最後に特筆大書しておきたいのは、祈祷師のお婆さんを演じて頂いた東山千栄子さんのことだ。夏の盛りのシーンだったから、双肌(もろはだ)脱いで襦袢(じゅばん)一枚の扮装でテストをしている最中に、「聰さん、これは本当は上半身、裸が本当じゃないでしょうか」と質問された。「もちろんそうですが、まさかそこまでは……」と答えると、「構いません、私、脱ぎます」と、自ら進んで裸になって下さった。婆さんの役といっても、当時、東山大先輩は、まだ六十そこそこで、その豊満な乳房の美しかったこと。恐らく、演技の最中に裸身をさらしたのは、東山さんにとっては、このときが、ただ一度ではなかったか、そのときの感激は今でも忘れられない。

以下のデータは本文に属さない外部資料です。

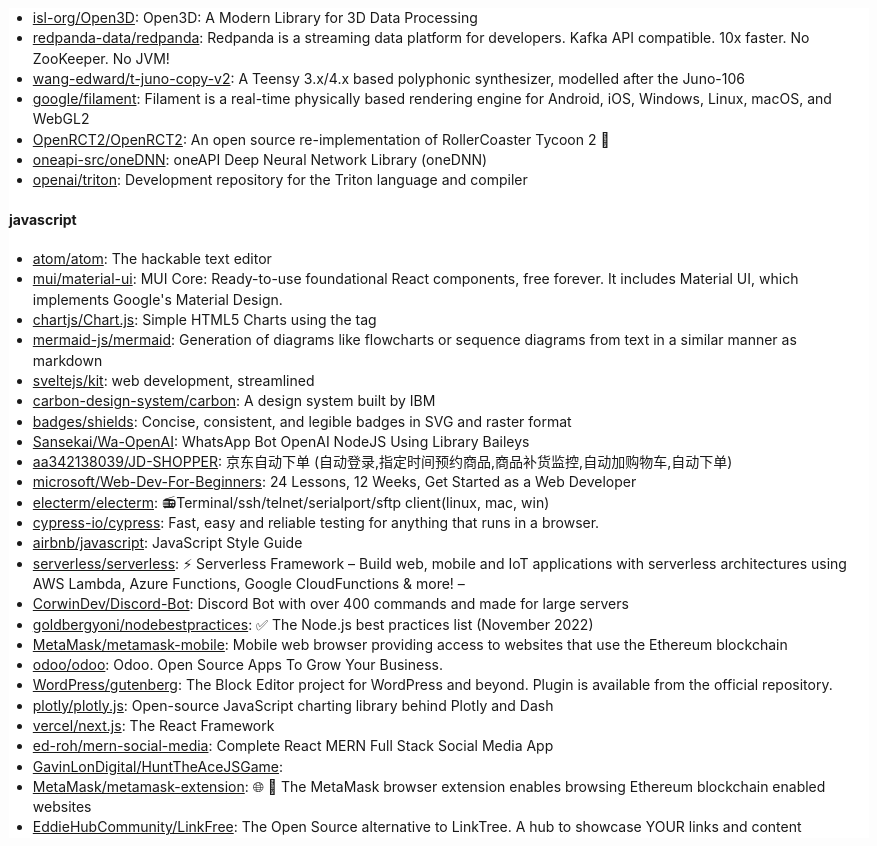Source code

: * [isl-org/Open3D](https://github.com/isl-org/Open3D): Open3D: A Modern Library for 3D Data Processing
* [redpanda-data/redpanda](https://github.com/redpanda-data/redpanda): Redpanda is a streaming data platform for developers. Kafka API compatible. 10x faster. No ZooKeeper. No JVM!
* [wang-edward/t-juno-copy-v2](https://github.com/wang-edward/t-juno-copy-v2): A Teensy 3.x/4.x based polyphonic synthesizer, modelled after the Juno-106
* [google/filament](https://github.com/google/filament): Filament is a real-time physically based rendering engine for Android, iOS, Windows, Linux, macOS, and WebGL2
* [OpenRCT2/OpenRCT2](https://github.com/OpenRCT2/OpenRCT2): An open source re-implementation of RollerCoaster Tycoon 2 🎢
* [oneapi-src/oneDNN](https://github.com/oneapi-src/oneDNN): oneAPI Deep Neural Network Library (oneDNN)
* [openai/triton](https://github.com/openai/triton): Development repository for the Triton language and compiler

#### javascript
* [atom/atom](https://github.com/atom/atom): The hackable text editor
* [mui/material-ui](https://github.com/mui/material-ui): MUI Core: Ready-to-use foundational React components, free forever. It includes Material UI, which implements Google's Material Design.
* [chartjs/Chart.js](https://github.com/chartjs/Chart.js): Simple HTML5 Charts using the <canvas> tag
* [mermaid-js/mermaid](https://github.com/mermaid-js/mermaid): Generation of diagrams like flowcharts or sequence diagrams from text in a similar manner as markdown
* [sveltejs/kit](https://github.com/sveltejs/kit): web development, streamlined
* [carbon-design-system/carbon](https://github.com/carbon-design-system/carbon): A design system built by IBM
* [badges/shields](https://github.com/badges/shields): Concise, consistent, and legible badges in SVG and raster format
* [Sansekai/Wa-OpenAI](https://github.com/Sansekai/Wa-OpenAI): WhatsApp Bot OpenAI NodeJS Using Library Baileys
* [aa342138039/JD-SHOPPER](https://github.com/aa342138039/JD-SHOPPER): 京东自动下单 (自动登录,指定时间预约商品,商品补货监控,自动加购物车,自动下单)
* [microsoft/Web-Dev-For-Beginners](https://github.com/microsoft/Web-Dev-For-Beginners): 24 Lessons, 12 Weeks, Get Started as a Web Developer
* [electerm/electerm](https://github.com/electerm/electerm): 📻Terminal/ssh/telnet/serialport/sftp client(linux, mac, win)
* [cypress-io/cypress](https://github.com/cypress-io/cypress): Fast, easy and reliable testing for anything that runs in a browser.
* [airbnb/javascript](https://github.com/airbnb/javascript): JavaScript Style Guide
* [serverless/serverless](https://github.com/serverless/serverless): ⚡ Serverless Framework – Build web, mobile and IoT applications with serverless architectures using AWS Lambda, Azure Functions, Google CloudFunctions & more! –
* [CorwinDev/Discord-Bot](https://github.com/CorwinDev/Discord-Bot): Discord Bot with over 400 commands and made for large servers
* [goldbergyoni/nodebestpractices](https://github.com/goldbergyoni/nodebestpractices): ✅ The Node.js best practices list (November 2022)
* [MetaMask/metamask-mobile](https://github.com/MetaMask/metamask-mobile): Mobile web browser providing access to websites that use the Ethereum blockchain
* [odoo/odoo](https://github.com/odoo/odoo): Odoo. Open Source Apps To Grow Your Business.
* [WordPress/gutenberg](https://github.com/WordPress/gutenberg): The Block Editor project for WordPress and beyond. Plugin is available from the official repository.
* [plotly/plotly.js](https://github.com/plotly/plotly.js): Open-source JavaScript charting library behind Plotly and Dash
* [vercel/next.js](https://github.com/vercel/next.js): The React Framework
* [ed-roh/mern-social-media](https://github.com/ed-roh/mern-social-media): Complete React MERN Full Stack Social Media App
* [GavinLonDigital/HuntTheAceJSGame](https://github.com/GavinLonDigital/HuntTheAceJSGame): 
* [MetaMask/metamask-extension](https://github.com/MetaMask/metamask-extension): 🌐 🔌 The MetaMask browser extension enables browsing Ethereum blockchain enabled websites
* [EddieHubCommunity/LinkFree](https://github.com/EddieHubCommunity/LinkFree): The Open Source alternative to LinkTree. A hub to showcase YOUR links and content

 山村は自身の監督作に、ベテランを使いたがるタイプだった。『沙羅の花の峠』には東山のほかに、小笠原章二郎、武田正憲、畑中蓼坡ら、生き地引みたいな役者が登場しては、それぞれに見せ場があった。
 東山にも、見せ場はある。「もちろんそうですが」と言ったように、山村は本音では脱いでほしかったと思う。でも、言えない。その大先輩が先手を打った。「私、脱ぎます」と。
 『沙羅の花の峠』は、ラピュタ阿佐ヶ谷や東京・京橋のフィルムセンター(現・国立映画アーカイブ)で、だいぶ前にやった。そのときは見逃した。この作品を味わわずして、東山千栄子を『脇役本』に加えることはできない。ということで、昨年の増補文庫版の機会も逃してしまった。
 そんなとき朗報が! ラピュタ阿佐ヶ谷が開館20周年記念特集「もう一度みたいにおこたえします」(2018年11月~19年1月)として、過去の上映作のなかからリクエストを受けつけたのだ。もちろん、リクエストした。『沙羅の花の峠』を、東山千栄子のおろく婆さんを。
 2018年12月24日。クリスマスイブの客席は、大入り満席だった。山村聰を“感激”させた例のシーンは、たしかにあった。その豊満な乳房が、くらがりにチラリと映し出される。さすがは貫禄の名女優。ざんばら髪で、あけすけのないべらんめえ調で「暑い、暑い」と団扇をあおぐ、おろく婆さんの存在感、色気は見事だった。
 最後に特筆大書しておきたい。